Drivers using mobile phones caused 25 fatal crashes last year
A safety device which prevents drivers using mobile phones by automatically intercepting calls and text messages when they are moving has been unveiled.
The software tells callers the person they are trying to reach is driving and asks them to leave a message.
Canadian firm Aegis Mobility hopes its system will become available via a monthly subscription fee.
The Royal Society for the Prevention of Accidents (RoSPA) says drivers are four times as likely to crash using a phone.
The DriveAssist system can also tell callers where the person they are trying to reach is located by using satellite navigation technology.
Motorists using mobile phones caused 25 fatal, 64 serious and 259 slight accidents in 2007, according to the Department for Transport.
It has been illegal to use a mobile phone while driving since December 2003 - with offenders facing a £60 on-the-spot fine and three points on their licence.

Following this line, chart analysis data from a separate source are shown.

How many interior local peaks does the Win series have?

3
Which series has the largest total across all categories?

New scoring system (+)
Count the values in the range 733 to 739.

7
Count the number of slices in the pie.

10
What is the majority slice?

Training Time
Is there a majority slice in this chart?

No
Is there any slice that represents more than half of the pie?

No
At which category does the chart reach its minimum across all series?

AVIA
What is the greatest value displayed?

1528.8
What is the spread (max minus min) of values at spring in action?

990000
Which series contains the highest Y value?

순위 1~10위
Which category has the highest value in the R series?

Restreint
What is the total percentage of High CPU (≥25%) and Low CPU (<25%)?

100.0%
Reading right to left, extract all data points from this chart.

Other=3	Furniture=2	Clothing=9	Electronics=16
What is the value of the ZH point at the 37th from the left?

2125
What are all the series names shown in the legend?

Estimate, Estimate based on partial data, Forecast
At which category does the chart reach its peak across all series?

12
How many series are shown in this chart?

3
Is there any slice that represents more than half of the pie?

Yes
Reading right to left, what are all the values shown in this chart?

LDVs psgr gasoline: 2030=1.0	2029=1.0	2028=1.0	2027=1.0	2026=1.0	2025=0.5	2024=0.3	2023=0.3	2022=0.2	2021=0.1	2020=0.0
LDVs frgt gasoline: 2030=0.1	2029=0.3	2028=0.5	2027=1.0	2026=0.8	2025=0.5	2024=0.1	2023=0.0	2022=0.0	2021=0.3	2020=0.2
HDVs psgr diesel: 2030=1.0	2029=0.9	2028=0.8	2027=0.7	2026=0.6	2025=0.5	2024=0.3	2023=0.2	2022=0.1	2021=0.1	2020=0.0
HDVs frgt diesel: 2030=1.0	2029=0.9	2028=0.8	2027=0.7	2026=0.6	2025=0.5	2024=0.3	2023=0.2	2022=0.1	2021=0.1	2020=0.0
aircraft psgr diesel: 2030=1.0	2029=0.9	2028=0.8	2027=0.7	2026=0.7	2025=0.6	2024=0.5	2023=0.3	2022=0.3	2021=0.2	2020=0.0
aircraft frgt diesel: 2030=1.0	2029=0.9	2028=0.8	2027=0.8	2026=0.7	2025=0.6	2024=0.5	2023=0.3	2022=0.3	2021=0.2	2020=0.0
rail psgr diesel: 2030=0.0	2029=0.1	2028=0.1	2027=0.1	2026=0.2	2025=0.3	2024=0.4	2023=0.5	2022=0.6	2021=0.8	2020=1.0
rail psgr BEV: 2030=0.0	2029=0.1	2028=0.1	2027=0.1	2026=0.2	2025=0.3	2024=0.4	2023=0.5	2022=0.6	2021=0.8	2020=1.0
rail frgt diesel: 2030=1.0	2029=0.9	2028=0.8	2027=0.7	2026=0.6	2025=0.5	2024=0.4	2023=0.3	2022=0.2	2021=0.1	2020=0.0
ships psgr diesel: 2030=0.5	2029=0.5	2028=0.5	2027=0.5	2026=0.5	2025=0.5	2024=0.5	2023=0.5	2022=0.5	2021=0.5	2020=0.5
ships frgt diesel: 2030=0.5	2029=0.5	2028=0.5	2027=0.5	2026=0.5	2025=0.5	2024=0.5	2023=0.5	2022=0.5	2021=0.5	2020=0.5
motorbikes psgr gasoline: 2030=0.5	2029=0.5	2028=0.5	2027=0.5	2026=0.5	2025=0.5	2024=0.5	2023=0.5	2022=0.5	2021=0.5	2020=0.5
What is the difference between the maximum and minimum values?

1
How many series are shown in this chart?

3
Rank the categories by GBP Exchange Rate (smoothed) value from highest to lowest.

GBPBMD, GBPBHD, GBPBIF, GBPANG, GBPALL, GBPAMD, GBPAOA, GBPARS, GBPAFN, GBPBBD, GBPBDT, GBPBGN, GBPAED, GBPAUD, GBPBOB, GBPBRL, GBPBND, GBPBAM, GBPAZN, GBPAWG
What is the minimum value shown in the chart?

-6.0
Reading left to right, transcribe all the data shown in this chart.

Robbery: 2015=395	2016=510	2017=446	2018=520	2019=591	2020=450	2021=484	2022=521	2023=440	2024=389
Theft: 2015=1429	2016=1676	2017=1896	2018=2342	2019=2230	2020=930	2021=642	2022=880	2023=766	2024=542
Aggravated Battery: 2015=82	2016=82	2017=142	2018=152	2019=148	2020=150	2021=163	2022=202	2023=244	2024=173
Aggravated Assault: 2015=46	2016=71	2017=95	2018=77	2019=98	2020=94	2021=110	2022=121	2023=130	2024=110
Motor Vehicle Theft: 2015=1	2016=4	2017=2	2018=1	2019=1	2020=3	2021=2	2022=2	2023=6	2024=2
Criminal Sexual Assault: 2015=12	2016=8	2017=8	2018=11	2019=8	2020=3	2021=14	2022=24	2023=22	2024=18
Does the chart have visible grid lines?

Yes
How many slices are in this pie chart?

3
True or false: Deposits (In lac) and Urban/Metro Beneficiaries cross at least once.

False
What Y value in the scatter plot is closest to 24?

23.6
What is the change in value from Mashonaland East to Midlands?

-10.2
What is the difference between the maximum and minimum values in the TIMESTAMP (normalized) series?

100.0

A RoSPA spokesperson told BBC News: "Our advice to drivers is to switch off their mobile phones when they get behind the wheel and let voicemail do its job."
Meanwhile, a survey by motoring group RAC shows almost half of drivers are seriously distracted by in-car technology - rising to 55% for 17-to-24-year-olds.
The most distracting gadgets were radios and CDs, followed by mobile phones and satnav systems which each put off around a third of drivers.
Heating and air conditioning controls distracted 35% in the survey of 1,034 motorists.
Anti-locking brake systems (ABS) and immobilisers are fitted as standard on new cars, yet only 70% of drivers knew they had ABS and only 68% knew they had immobilisers.
The Department for Transport says distractions account for 12% of all road accidents. In 2007 that amounted to 75 fatal, 411 serious and 2,517 slight accidents.
The RAC survey also looked to the next 20 years of motoring and revealed:
• 23% believe drivers will be able to simply input an end destination then sit back and enjoy the ride.
• 35% think cars will be able to "talk" to each other to pinpoint and avoid traffic.
• 71% believe cars will be able to tell you when you are exceeding the speed limit with half predicting automatic prevention.
• 60% predict fingerprint, voice or breath recognition will replace keys to start a car.
RAC's technical director David Bizley said: "In-car technology has come a long way since the late 80s. The advances have fallen into two camps - active and passive.
"Active technologies such as in-car entertainment are not always positive as they can cause driver distraction, while passive technologies, such as anti-locking brake systems (ABS), are undervalued as they are not fully understood or deemed less important as they come on automatically."